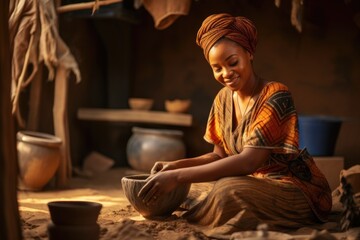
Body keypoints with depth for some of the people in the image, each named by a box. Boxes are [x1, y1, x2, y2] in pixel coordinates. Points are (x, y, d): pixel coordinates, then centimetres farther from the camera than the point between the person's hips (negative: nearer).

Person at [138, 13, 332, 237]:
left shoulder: (275, 96, -19)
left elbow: (248, 161, -28)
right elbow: (220, 155, 9)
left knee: (230, 192, -32)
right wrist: (176, 165, -10)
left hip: (299, 189, -6)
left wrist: (178, 176, -33)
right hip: (257, 184, 6)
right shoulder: (224, 99, 3)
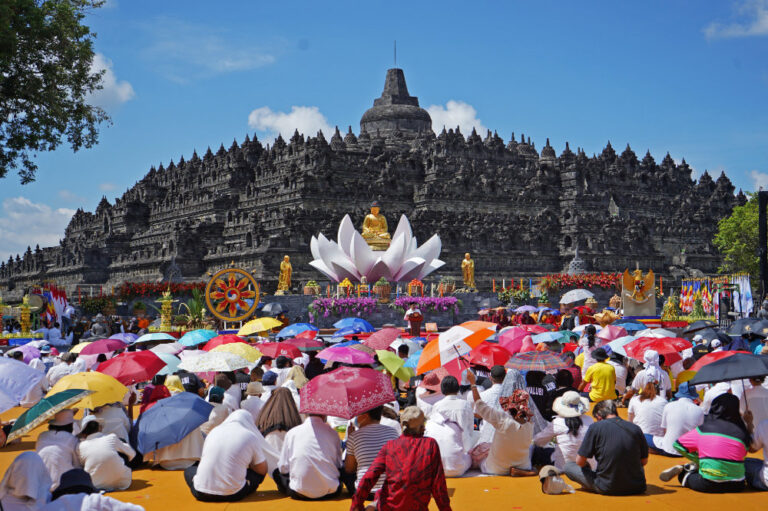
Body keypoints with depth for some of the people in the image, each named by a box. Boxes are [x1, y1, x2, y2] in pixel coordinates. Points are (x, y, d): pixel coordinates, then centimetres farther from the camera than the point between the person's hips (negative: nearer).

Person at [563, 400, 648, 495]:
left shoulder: (595, 428, -9)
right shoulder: (636, 429, -1)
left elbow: (580, 462, -5)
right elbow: (644, 461, 10)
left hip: (607, 489, -3)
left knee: (568, 466, 13)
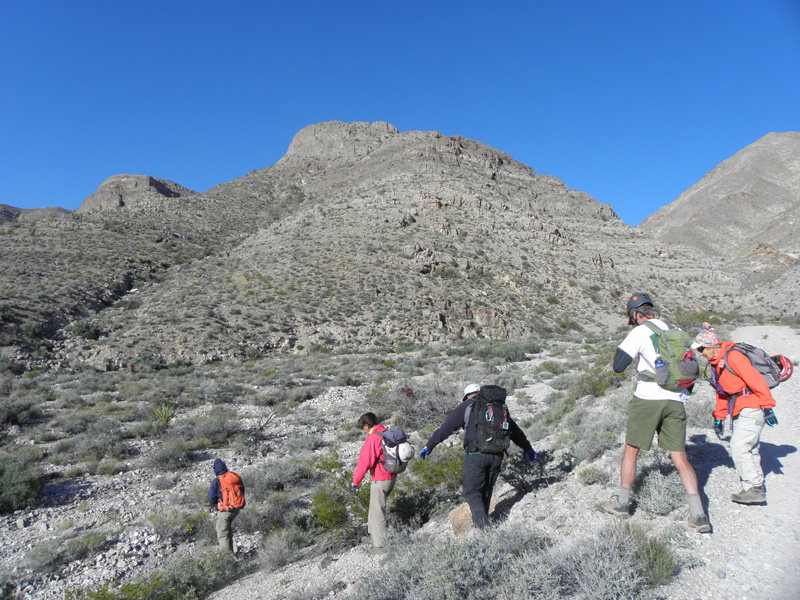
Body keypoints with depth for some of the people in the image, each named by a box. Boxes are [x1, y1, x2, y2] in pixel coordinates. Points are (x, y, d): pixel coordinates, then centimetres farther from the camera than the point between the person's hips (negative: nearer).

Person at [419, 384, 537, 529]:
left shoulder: (467, 406, 6)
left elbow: (446, 427, 2)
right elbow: (515, 430, 29)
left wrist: (429, 445, 7)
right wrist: (527, 448, 42)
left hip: (476, 454, -5)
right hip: (497, 455, 5)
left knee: (472, 492, -1)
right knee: (486, 491, 18)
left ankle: (483, 527, -17)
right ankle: (482, 521, 20)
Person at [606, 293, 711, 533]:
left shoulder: (639, 332, -6)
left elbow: (618, 366, -8)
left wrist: (624, 342, 8)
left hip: (648, 398, -5)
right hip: (675, 401, 5)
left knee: (631, 451, 9)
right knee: (680, 458, 8)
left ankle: (622, 503, 19)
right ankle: (698, 514, 2)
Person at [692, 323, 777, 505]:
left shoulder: (732, 356, -16)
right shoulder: (715, 363, 12)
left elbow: (756, 380, -19)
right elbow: (721, 392, 19)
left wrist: (767, 406, -19)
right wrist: (719, 418, 17)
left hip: (752, 409, -9)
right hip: (739, 412, 9)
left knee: (739, 447, -12)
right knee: (748, 449, 11)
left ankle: (754, 489, -4)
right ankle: (756, 489, 18)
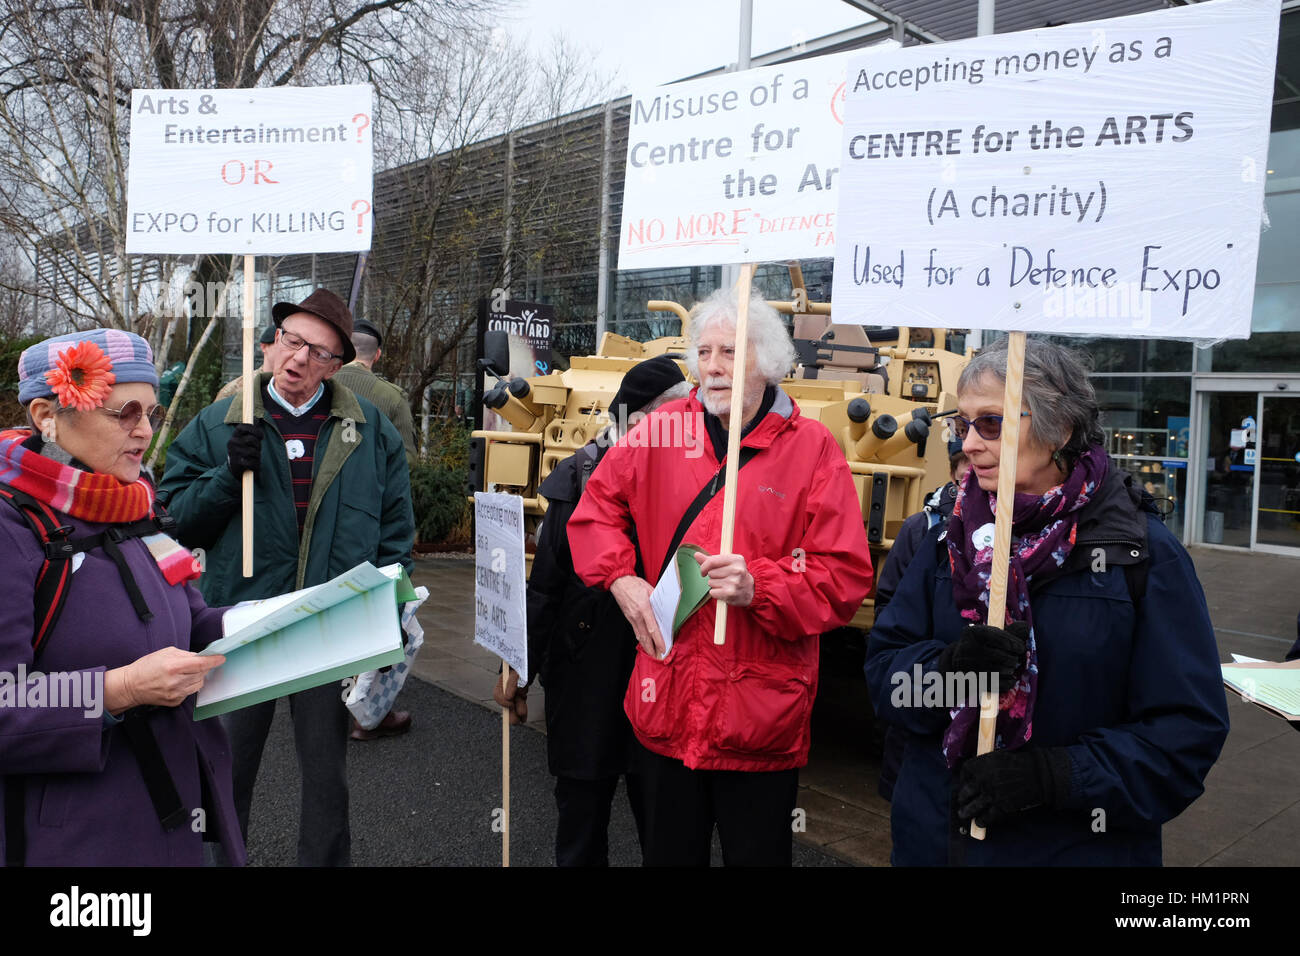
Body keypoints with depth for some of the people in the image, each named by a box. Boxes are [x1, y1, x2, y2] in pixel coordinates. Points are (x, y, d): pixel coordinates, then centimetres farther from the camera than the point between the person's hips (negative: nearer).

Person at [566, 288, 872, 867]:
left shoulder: (812, 449, -6)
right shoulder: (661, 432, 2)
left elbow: (846, 577, -9)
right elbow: (598, 506, 13)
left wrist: (759, 587, -22)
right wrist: (621, 577, -2)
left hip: (761, 716, -2)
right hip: (665, 706, 3)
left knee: (757, 854, 14)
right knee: (668, 853, 21)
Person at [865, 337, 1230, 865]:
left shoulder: (1143, 555, -11)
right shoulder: (950, 537, 0)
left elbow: (1188, 729, -13)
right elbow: (883, 667, -3)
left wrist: (1055, 774, -24)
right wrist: (949, 667, -24)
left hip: (1079, 845, -3)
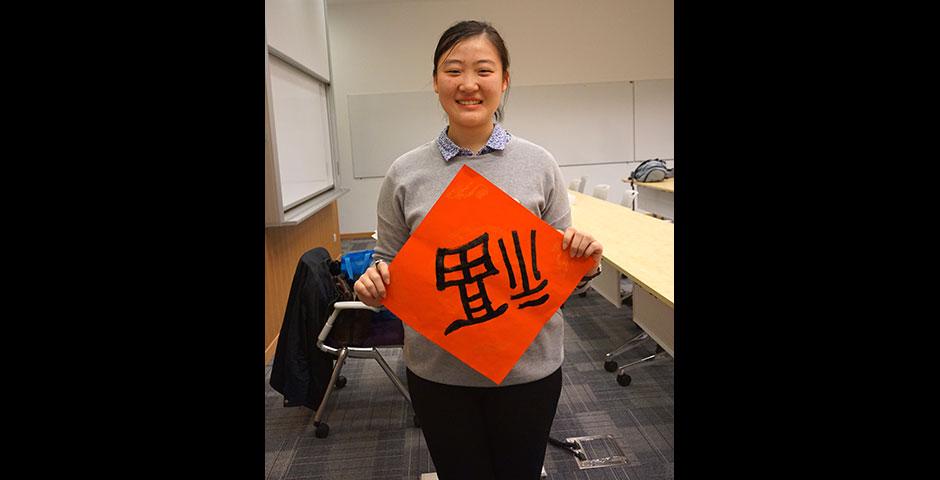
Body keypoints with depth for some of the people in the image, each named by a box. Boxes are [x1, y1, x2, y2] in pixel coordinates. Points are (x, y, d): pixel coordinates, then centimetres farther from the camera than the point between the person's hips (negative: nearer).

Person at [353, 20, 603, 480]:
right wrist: (373, 283, -16)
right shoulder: (404, 173, -6)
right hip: (437, 370, 0)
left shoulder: (539, 164, -5)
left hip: (528, 367, 0)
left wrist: (586, 265, -18)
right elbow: (388, 263, 5)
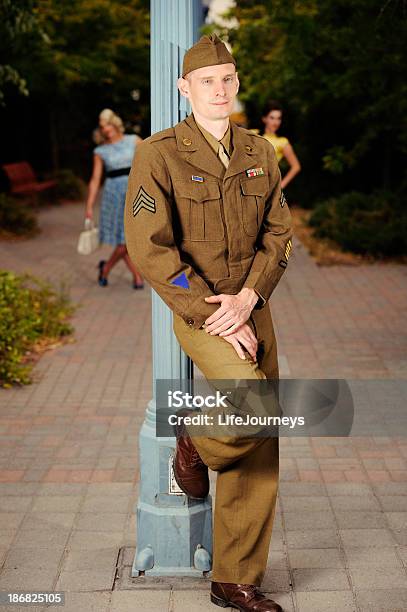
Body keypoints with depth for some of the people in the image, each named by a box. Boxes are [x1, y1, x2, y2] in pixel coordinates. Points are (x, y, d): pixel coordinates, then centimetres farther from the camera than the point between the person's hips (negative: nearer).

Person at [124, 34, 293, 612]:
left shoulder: (260, 153, 7)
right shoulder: (158, 154, -9)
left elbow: (279, 233, 5)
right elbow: (150, 249, -14)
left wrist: (247, 297, -13)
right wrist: (215, 316, -17)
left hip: (251, 311, 5)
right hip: (196, 313, -5)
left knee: (259, 456, 5)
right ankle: (197, 440, 8)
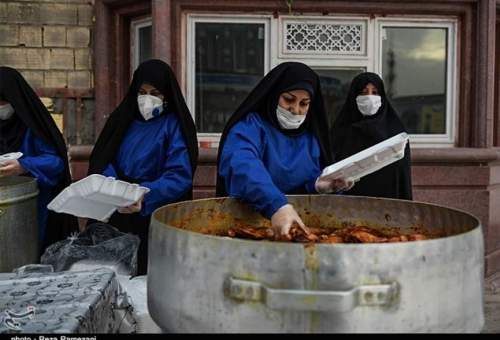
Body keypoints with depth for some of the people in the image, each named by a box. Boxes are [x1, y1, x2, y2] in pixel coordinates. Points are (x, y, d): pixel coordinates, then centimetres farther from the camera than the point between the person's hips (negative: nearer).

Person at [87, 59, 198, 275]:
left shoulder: (175, 125, -6)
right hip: (117, 219, 4)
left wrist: (145, 196, -31)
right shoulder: (124, 118, 9)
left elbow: (180, 176, -15)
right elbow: (102, 160, 7)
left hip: (156, 220, -4)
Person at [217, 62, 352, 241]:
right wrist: (277, 205, -40)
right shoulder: (249, 126, -7)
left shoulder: (311, 136, 12)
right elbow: (243, 166, -26)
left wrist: (320, 184, -2)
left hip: (303, 222, 3)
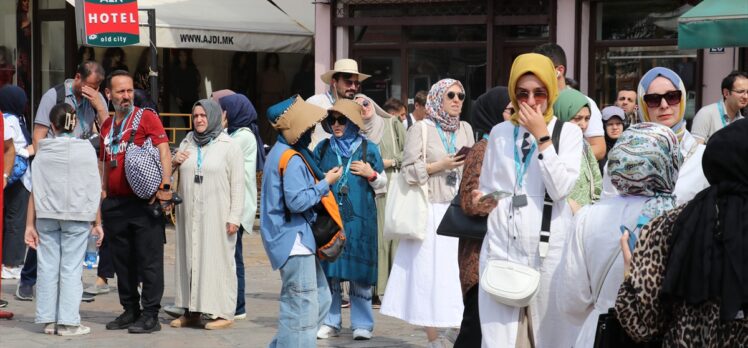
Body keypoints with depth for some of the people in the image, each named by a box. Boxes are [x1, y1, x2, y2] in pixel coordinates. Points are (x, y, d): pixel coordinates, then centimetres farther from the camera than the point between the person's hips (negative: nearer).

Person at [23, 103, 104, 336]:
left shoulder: (43, 152, 2)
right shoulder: (85, 149, -1)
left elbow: (35, 190, 0)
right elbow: (94, 190, -1)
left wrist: (30, 224, 3)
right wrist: (97, 223, 4)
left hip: (46, 216, 2)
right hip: (77, 216, -2)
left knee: (47, 267, 8)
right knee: (71, 268, 1)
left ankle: (48, 320, 11)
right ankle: (68, 322, -1)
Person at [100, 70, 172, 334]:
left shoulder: (146, 117, -3)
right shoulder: (107, 125, 15)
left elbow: (164, 152, -12)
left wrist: (165, 187, -21)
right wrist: (103, 196, 16)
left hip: (144, 202, -7)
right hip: (115, 203, 7)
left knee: (149, 260, -3)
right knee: (122, 261, 12)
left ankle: (150, 315, 1)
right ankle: (130, 311, 22)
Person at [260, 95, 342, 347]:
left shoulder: (281, 152, 14)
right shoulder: (292, 160, -18)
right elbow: (297, 201, -24)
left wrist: (319, 184, 9)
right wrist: (324, 184, -13)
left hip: (295, 238, 11)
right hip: (294, 240, -11)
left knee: (321, 300, 15)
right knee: (303, 309, -7)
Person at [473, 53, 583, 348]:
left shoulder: (568, 132, 4)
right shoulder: (500, 132, 12)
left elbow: (561, 189, -10)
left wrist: (541, 136, -10)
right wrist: (483, 199, -3)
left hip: (549, 246, -2)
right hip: (501, 245, 2)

--

• _ASSIGNMENT_:
Return every line above that contains the string "ankle", matching case.

• _TASK OUTPUT_:
left ankle: (483, 527, -17)
right ankle: (482, 521, 20)
left ankle: (622, 503, 19)
right ankle: (698, 514, 2)
left ankle: (754, 489, -4)
right ankle: (756, 489, 18)
right ankle: (197, 440, 8)
left ankle: (48, 320, 11)
right ankle: (68, 322, -1)
left ankle: (150, 315, 1)
right ankle: (130, 311, 22)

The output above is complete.